A possible reason for the gradual reduction in the proportion and number of public scientists in the United States could stem from issues with the availability of federal funding5. Nevertheless, although the increase (and decrease) in the proportion and number of genomics scientists in the United States, particularly in the public sector, correlate with the growth (and decline) of federal funding in genomics, such as that administered through the Human Genome Project21, establishing a conclusive causal linkage was beyond the scope of this study.

Future studies could investigate the causal relationship between government funding (or the number of sponsoring organizations in the public or private sector), scientific mobility and innovative productivity. In particular, funding and patents appear to go hand in hand22,23, and future work could investigate how temporal and geographic variation in funding might explain part of the variation in productivity. Focusing on genomics scientists has allowed us to examine comprehensively the temporal and spatial trajectory of their mobility and retention, and their productivity in terms of patents and publications. To the extent that scientists in general are driven largely by incentives to publish (and, increasingly, to patent) and are affected by external research and infrastructure support, our findings could potentially be generalized to other biotech fields. Nevertheless, future studies could use a similar approach to study other fields to see whether there are differences in the trends we have documented.
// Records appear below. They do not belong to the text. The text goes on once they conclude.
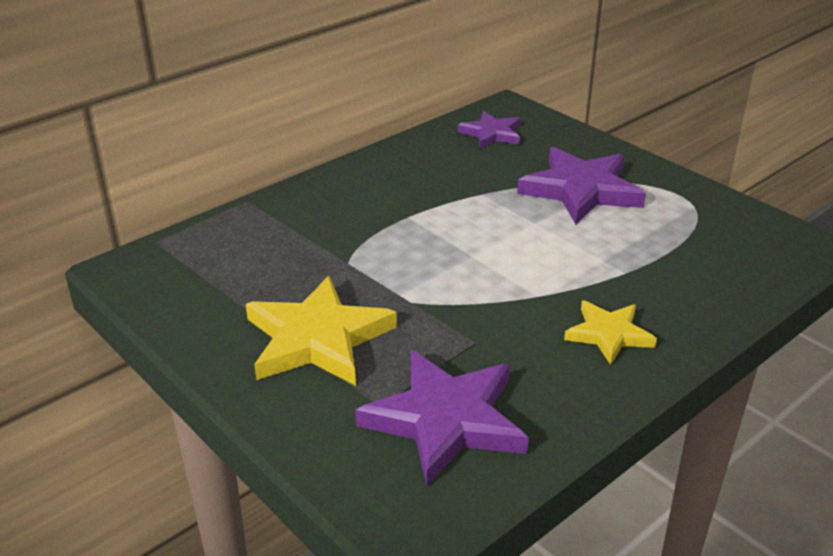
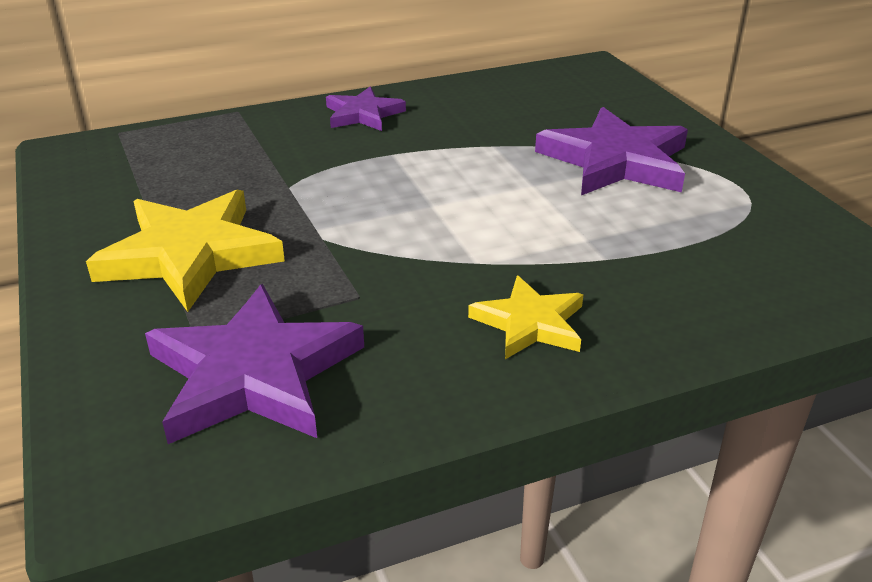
camera: 20 degrees right, 0 degrees up
(491, 133) = (552, 89): purple star -> purple star (363, 114)

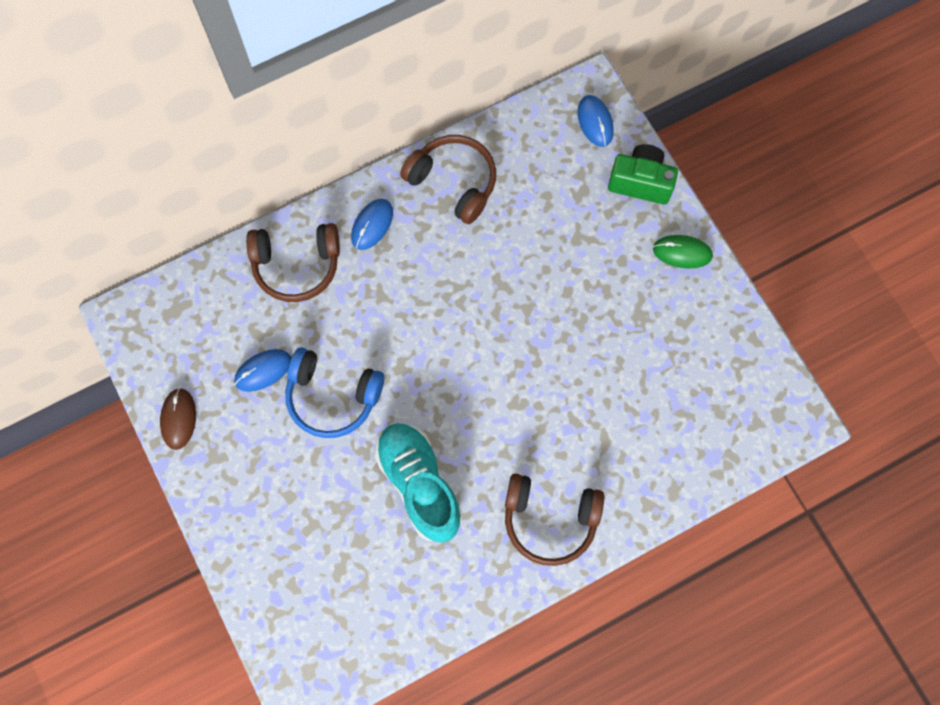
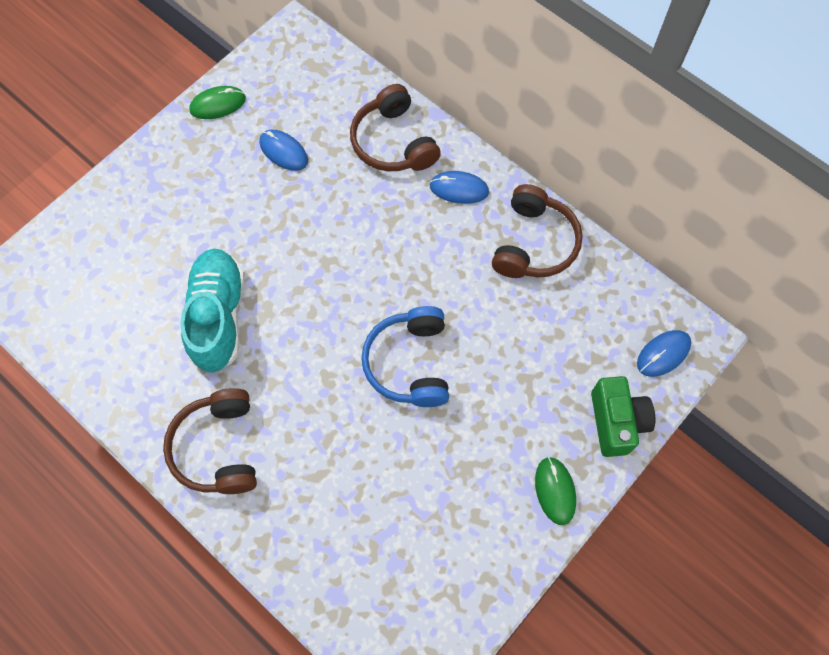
camera: 70 degrees right, 5 degrees down
(178, 419) = (218, 104): brown mouse -> green mouse
(332, 397) = (278, 215): blue headphones -> blue headphones (409, 363)
(419, 484) = (218, 316): turquoise shoe -> turquoise shoe turned 45 degrees counterclockwise

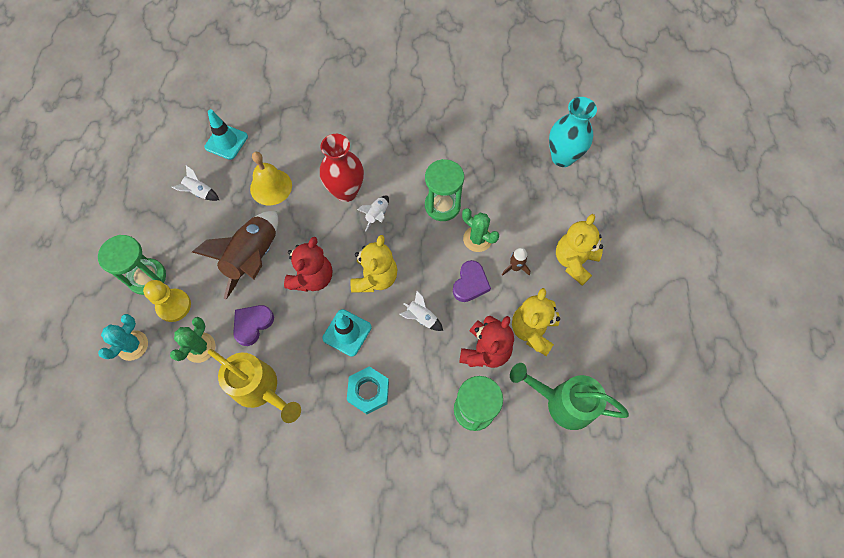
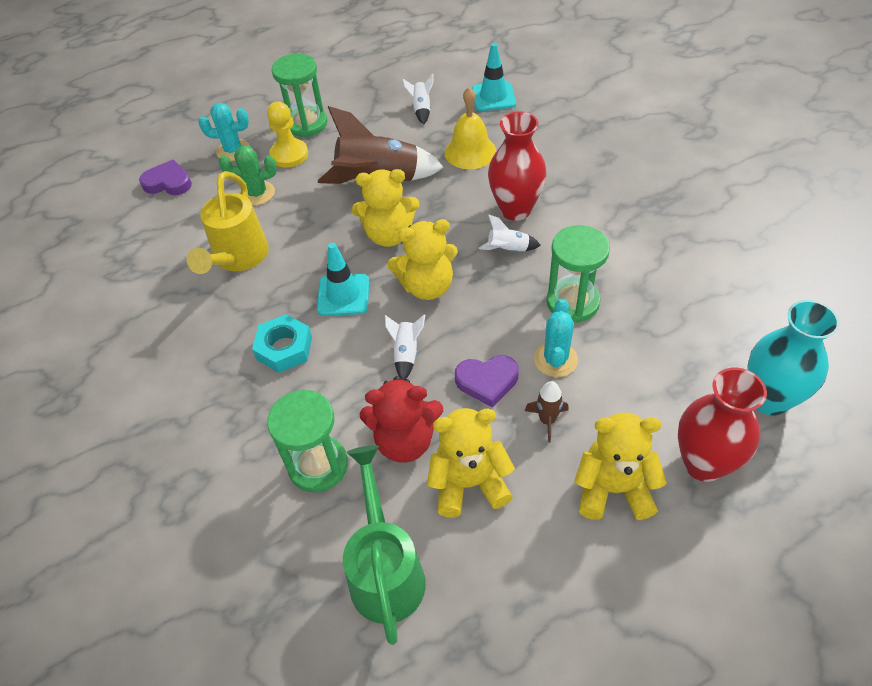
camera: 65 degrees right, 15 degrees down
(252, 324) = (305, 217): purple heart -> purple heart (168, 182)
(312, 278) = (389, 235): red teddy bear -> yellow teddy bear
(477, 239) = (555, 359): green cactus -> turquoise cactus
(582, 211) = (703, 463): none -> red vase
Lasting economic growth emerges from the most advanced science and technology24. Scientists and inventors play a pivotal role in shaping America's innovation system. Findings from this study illustrate an apparent weakening of the ability of the United States to attract and retain genomics scientists at previous levels. This could be of concern to policymakers and other key stakeholders. Relevant government and funding agencies should be aware of these ongoing trends and might have to rethink immigration policy, make available more federal funding for major scientific research initiatives, which are both basic and applied in nature25, and continue reinforcing the US innovation ecosystems and scientific entrepreneurship in the face of increasing global competition. Such major steps might be necessary to reverse the trajectory we document by retaining and attracting the best and brightest scientific talent.